**PROBLEM TO SOLVE:**
Every line below from the one containing "image::images/DCC.PNG[]" through the one containing "gérer la connexion/déconnexion." must be transcribed exactly. Omit all lines outside that stretch.

[Items from a data source]
____

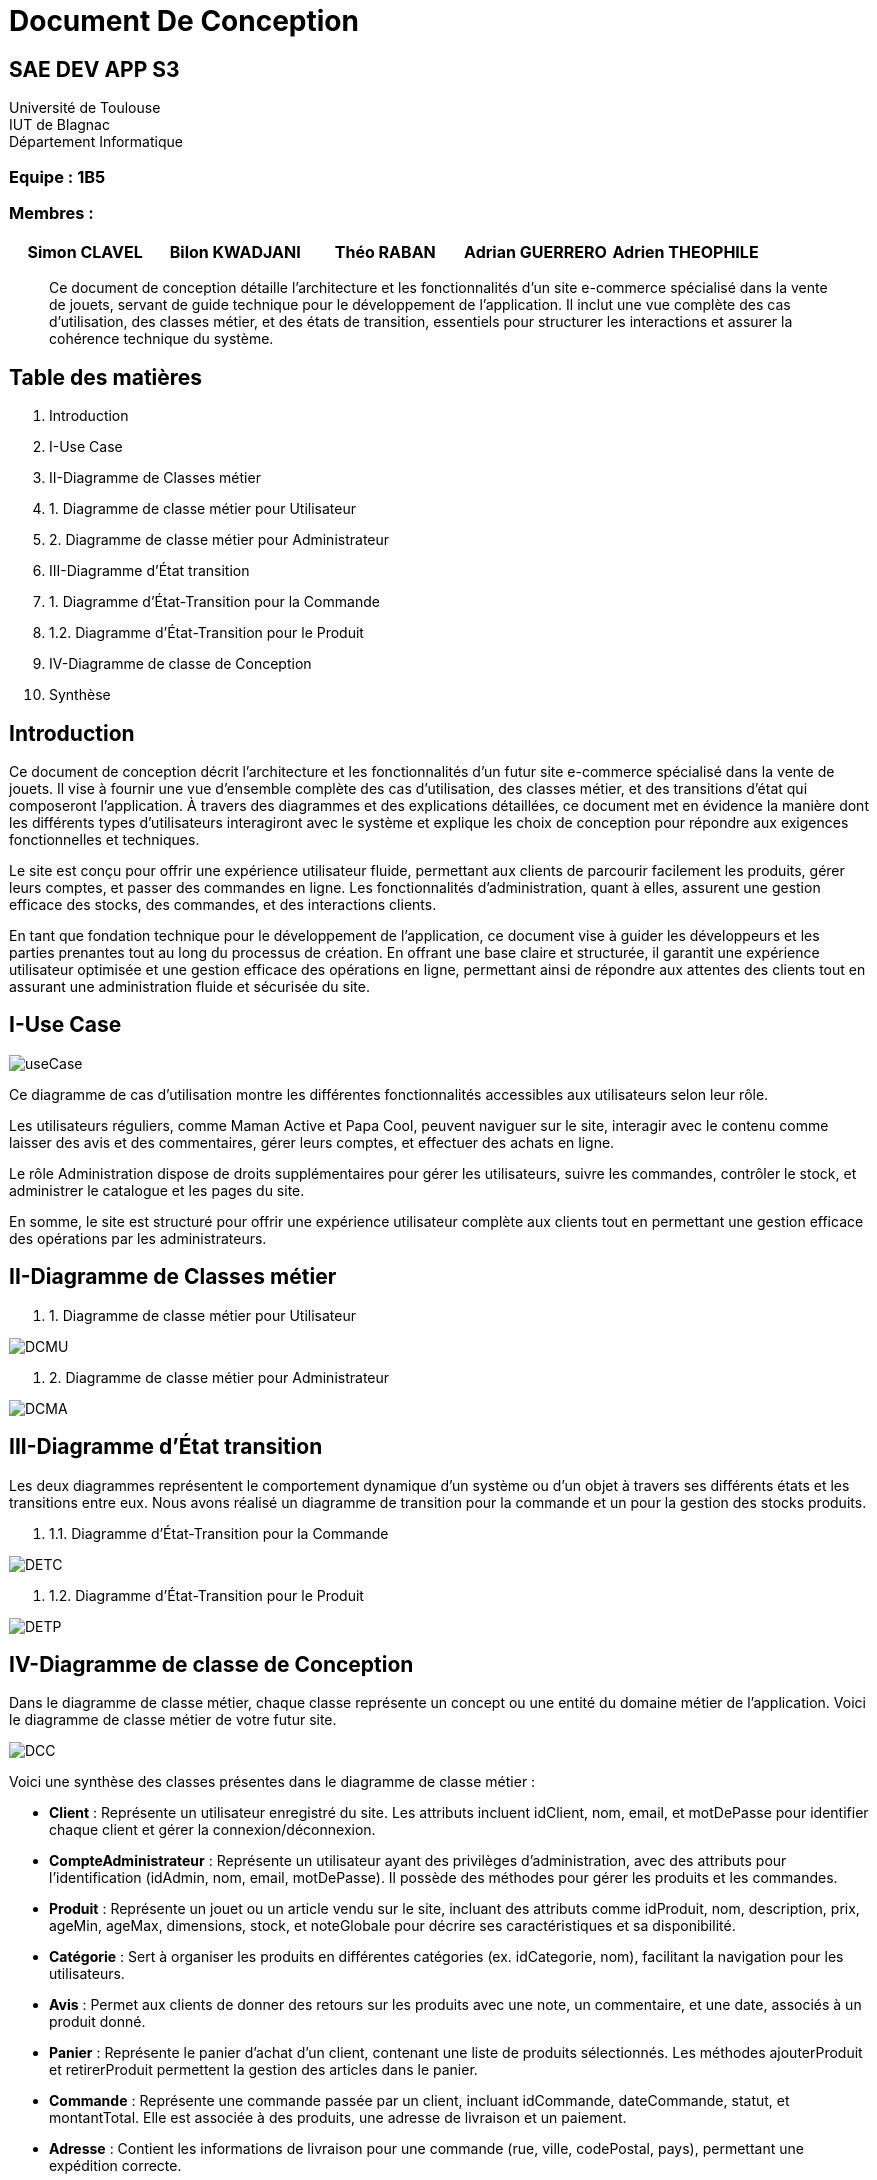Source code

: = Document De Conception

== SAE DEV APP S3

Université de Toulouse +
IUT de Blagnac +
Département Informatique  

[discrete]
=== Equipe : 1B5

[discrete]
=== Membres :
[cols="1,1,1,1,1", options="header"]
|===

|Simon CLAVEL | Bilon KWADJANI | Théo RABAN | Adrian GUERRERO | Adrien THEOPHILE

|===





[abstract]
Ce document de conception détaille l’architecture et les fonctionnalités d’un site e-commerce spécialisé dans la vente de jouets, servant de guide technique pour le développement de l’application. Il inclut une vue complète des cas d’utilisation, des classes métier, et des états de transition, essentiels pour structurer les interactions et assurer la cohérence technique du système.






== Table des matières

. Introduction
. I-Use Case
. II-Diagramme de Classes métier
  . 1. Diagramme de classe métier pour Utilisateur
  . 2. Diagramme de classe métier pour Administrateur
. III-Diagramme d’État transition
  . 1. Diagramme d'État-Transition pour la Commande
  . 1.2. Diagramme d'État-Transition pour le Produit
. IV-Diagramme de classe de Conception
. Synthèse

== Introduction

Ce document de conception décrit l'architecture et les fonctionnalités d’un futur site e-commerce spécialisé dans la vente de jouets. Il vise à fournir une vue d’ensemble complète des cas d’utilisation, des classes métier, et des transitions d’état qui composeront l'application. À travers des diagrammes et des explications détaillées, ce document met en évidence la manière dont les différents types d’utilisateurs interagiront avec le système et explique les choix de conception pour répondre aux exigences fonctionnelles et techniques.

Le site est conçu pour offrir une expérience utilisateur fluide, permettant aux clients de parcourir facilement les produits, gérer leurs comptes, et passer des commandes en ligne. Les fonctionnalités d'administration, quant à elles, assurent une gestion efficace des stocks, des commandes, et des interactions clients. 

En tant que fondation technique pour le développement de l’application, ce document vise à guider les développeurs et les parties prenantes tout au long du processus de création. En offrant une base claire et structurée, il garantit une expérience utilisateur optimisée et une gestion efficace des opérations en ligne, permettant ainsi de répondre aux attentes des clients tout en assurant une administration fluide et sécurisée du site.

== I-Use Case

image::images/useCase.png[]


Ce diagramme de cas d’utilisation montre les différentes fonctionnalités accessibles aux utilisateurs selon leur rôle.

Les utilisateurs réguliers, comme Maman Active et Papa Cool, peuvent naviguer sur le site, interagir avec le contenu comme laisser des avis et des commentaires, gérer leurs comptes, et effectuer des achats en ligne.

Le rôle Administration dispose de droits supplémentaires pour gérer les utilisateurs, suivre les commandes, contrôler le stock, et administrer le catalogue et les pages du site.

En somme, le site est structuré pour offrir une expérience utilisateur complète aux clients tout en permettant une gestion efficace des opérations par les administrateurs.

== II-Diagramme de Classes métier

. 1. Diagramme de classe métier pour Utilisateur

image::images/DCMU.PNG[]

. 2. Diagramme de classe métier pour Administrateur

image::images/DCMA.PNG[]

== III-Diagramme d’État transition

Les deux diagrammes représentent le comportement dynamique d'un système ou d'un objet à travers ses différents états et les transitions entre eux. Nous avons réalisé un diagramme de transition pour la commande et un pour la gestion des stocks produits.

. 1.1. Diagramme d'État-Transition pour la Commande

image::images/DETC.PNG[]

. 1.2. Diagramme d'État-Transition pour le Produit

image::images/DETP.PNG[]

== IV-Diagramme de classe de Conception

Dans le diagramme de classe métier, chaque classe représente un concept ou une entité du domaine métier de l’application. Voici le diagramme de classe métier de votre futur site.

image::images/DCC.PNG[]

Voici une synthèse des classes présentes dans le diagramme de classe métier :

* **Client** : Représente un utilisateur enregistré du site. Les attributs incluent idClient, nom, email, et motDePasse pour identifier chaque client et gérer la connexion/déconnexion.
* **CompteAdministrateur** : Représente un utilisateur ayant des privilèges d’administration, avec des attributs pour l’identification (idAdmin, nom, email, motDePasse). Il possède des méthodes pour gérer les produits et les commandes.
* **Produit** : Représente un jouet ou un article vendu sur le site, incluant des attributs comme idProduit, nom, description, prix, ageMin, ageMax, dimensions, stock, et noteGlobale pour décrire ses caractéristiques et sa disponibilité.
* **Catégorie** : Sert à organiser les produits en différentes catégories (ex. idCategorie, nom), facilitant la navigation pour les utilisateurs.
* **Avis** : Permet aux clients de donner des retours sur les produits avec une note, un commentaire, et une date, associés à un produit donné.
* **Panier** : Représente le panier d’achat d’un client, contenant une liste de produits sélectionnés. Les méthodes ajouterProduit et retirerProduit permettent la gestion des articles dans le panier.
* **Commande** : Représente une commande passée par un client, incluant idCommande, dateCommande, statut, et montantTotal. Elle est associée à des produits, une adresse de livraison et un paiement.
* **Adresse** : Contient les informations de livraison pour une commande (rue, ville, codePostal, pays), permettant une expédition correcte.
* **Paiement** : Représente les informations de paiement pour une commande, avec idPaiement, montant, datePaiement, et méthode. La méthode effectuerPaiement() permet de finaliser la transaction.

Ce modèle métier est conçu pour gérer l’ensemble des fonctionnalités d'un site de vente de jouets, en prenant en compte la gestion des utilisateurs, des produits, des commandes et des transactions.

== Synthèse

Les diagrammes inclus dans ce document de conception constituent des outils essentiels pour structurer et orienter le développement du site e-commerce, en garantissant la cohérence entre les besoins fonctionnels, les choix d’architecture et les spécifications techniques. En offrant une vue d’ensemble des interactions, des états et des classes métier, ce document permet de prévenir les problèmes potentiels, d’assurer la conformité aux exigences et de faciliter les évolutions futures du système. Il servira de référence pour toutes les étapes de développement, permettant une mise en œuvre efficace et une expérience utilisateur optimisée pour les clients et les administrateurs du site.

____

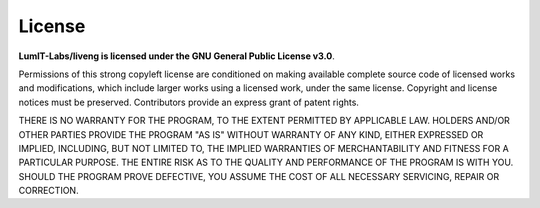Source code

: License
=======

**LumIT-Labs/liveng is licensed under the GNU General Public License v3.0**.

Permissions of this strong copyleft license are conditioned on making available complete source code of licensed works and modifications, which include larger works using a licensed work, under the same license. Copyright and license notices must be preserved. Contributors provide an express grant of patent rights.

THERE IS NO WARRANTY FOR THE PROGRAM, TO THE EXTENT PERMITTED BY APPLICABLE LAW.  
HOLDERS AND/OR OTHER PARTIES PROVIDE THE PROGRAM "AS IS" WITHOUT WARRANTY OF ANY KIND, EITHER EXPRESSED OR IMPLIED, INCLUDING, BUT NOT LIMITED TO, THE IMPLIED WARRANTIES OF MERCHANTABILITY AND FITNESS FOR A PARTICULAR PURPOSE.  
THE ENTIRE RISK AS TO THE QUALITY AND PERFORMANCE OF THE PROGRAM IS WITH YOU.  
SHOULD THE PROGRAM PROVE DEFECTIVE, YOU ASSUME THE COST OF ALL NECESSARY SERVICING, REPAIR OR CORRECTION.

____

**WRITTEN SOLUTION:**
image::images/DCC.PNG[]

Voici une synthèse des classes présentes dans le diagramme de classe métier :

* **Client** : Représente un utilisateur enregistré du site. Les attributs incluent idClient, nom, email, et motDePasse pour identifier chaque client et gérer la connexion/déconnexion.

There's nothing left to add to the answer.